Question

Determine whether the vector field \(F\) is conservative. If it is, find a potential function for the vector field. $$ \mathbf{F}(x, y, z)=e^{z}(y \mathbf{i}+x \mathbf{j}+x y \mathbf{k}) $$

Short answer

The vector field \(F = (e^{z}y, e^{z}x, e^{z}xy)\) is conservative and its potential function is \(f(x, y, z) = e^{z}xy\).

Step-by-step solution

Check if the curl of \(F\) equals zero

Calculate the curl of the vector field \(F = (e^{z}y, e^{z}x, e^{z}xy)\). This is done by using the determinants of the matrix formed by the unit vectors \(i\), \(j\), and \(k\), the gradient operator \(\[ \nabla = (\frac{\partial}{\partial x}, \frac{\partial}{\partial y}, \frac{\partial}{\partial z})\], and the vector field itself. i.e.,\(\nabla \times F = \left| \begin{matrix} i & j & k \\ \frac{\partial}{\partial x} & \frac{\partial}{\partial y} & \frac{\partial}{\partial z} \\ e^{z}y & e^{z}x & e^{z}xy \end{matrix} \right|\)

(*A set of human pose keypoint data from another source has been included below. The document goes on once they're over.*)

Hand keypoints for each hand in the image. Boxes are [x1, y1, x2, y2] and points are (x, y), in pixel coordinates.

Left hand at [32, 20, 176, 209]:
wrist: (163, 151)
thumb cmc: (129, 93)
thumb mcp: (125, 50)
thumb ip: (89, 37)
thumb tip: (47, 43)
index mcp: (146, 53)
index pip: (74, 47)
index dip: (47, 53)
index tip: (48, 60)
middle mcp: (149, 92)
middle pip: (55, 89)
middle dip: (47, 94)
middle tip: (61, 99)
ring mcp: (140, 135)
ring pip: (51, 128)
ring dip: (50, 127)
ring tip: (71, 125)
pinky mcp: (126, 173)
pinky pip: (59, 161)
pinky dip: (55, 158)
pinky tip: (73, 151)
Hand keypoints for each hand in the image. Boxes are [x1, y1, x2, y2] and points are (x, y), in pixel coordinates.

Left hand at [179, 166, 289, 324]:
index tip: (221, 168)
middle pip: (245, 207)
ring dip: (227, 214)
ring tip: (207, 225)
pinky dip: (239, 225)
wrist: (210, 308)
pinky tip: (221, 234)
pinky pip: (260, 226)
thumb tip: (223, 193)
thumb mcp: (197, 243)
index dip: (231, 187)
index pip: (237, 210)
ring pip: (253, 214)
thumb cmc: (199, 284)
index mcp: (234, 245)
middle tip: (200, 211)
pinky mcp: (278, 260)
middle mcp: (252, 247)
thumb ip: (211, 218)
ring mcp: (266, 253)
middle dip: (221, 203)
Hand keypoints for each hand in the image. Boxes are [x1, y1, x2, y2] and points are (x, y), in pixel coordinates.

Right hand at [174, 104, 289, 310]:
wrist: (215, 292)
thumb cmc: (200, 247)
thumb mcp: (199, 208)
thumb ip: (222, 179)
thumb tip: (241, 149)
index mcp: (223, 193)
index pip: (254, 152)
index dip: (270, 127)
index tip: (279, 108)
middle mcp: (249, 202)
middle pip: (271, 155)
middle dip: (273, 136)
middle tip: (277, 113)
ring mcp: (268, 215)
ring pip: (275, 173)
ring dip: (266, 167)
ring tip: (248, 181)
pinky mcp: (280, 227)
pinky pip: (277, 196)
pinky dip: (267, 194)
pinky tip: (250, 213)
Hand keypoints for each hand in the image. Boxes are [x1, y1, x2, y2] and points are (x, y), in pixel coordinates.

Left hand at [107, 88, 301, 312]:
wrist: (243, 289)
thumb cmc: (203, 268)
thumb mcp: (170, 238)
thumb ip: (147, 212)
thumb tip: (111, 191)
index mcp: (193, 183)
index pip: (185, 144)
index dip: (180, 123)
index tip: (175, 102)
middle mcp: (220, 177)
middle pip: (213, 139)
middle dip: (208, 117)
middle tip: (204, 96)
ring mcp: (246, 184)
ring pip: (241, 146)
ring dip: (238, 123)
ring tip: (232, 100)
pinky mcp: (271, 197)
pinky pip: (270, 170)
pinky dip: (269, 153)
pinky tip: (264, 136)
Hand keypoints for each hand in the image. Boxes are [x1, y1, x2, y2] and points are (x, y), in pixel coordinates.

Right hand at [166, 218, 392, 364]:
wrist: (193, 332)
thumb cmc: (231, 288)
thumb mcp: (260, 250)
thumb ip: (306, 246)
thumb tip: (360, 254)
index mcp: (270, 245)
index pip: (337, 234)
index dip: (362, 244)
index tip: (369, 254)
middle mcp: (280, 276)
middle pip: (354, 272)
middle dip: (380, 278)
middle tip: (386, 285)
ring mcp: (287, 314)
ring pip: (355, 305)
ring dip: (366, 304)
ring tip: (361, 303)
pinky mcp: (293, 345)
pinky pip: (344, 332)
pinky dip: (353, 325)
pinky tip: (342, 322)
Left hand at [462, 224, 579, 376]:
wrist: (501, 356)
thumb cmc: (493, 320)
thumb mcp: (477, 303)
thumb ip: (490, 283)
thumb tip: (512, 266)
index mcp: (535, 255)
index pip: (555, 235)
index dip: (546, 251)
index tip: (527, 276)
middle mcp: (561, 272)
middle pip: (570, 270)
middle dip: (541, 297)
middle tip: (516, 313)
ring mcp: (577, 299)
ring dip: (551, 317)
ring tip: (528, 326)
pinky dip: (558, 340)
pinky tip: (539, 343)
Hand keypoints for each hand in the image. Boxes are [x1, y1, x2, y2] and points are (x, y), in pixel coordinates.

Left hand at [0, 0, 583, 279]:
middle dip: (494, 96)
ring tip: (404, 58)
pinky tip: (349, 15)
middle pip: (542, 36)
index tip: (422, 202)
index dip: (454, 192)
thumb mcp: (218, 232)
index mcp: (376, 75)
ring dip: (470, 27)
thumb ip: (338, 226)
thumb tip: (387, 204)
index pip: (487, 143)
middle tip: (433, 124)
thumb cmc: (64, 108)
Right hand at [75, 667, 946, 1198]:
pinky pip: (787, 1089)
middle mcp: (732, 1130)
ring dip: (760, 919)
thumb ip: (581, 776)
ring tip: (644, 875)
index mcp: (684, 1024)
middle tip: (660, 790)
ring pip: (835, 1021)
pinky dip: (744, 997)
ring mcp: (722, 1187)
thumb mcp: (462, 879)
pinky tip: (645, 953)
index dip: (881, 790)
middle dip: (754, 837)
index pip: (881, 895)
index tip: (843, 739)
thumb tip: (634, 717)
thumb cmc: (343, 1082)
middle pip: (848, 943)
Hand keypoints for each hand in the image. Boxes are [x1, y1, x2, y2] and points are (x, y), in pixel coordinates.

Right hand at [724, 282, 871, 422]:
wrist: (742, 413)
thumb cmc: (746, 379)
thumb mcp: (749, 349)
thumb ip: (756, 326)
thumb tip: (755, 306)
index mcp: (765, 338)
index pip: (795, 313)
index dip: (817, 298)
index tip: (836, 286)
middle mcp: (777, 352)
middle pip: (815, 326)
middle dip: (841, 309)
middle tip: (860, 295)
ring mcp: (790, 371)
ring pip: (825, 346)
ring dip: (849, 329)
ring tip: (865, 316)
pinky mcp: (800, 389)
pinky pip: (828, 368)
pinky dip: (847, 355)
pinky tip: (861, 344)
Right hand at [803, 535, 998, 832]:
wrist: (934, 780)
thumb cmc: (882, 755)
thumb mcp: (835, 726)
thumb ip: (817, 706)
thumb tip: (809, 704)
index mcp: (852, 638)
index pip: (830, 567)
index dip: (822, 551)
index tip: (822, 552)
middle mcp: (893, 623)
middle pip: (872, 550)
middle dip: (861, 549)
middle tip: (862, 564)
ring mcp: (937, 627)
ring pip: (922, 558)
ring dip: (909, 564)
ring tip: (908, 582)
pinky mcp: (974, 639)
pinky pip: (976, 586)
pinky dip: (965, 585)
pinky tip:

Calculate the determinants to get the curl of \(F\)

When we calculate the determinants, we get \(\nabla \times F = \left( \frac{\partial}{\partial y}(e^{z}xy) - \frac{\partial}{\partial z}(e^{z}x)\right)i - \left( \frac{\partial}{\partial x}(e^{z}xy) - \frac{\partial}{\partial z}(e^{z}y)\right)j + \left( \frac{\partial}{\partial x}(e^{z}x) - \frac{\partial}{\partial y}(e^{z}y)\right)k\). This simplifies to \(\nabla \times F = (e^{z} - e^{z})i - (e^{z} - e^{z})j + (e^{z} - e^{z})k = 0\)

Determine the potential function of \(F\)

Now find a potential function \(f\) such that the gradient of \(f\) is equal to \(F\). This is solved by integrating the first component of \(F\) regarding \(x\), the second component of \(F\) regarding \(y\), and the third component of \(F\) regarding \(z\) and then harmonising the results. Since \(F\) is conservative, the results will be harmonised. If we do that, we get \(f(x, y, z) = \int e^{z}y dx + \int e^{z}x dy + \int e^{z}xy dz = e^{z}xy\). So, the potential function for \(F\) is \(f(x, y, z) = e^{z}xy\).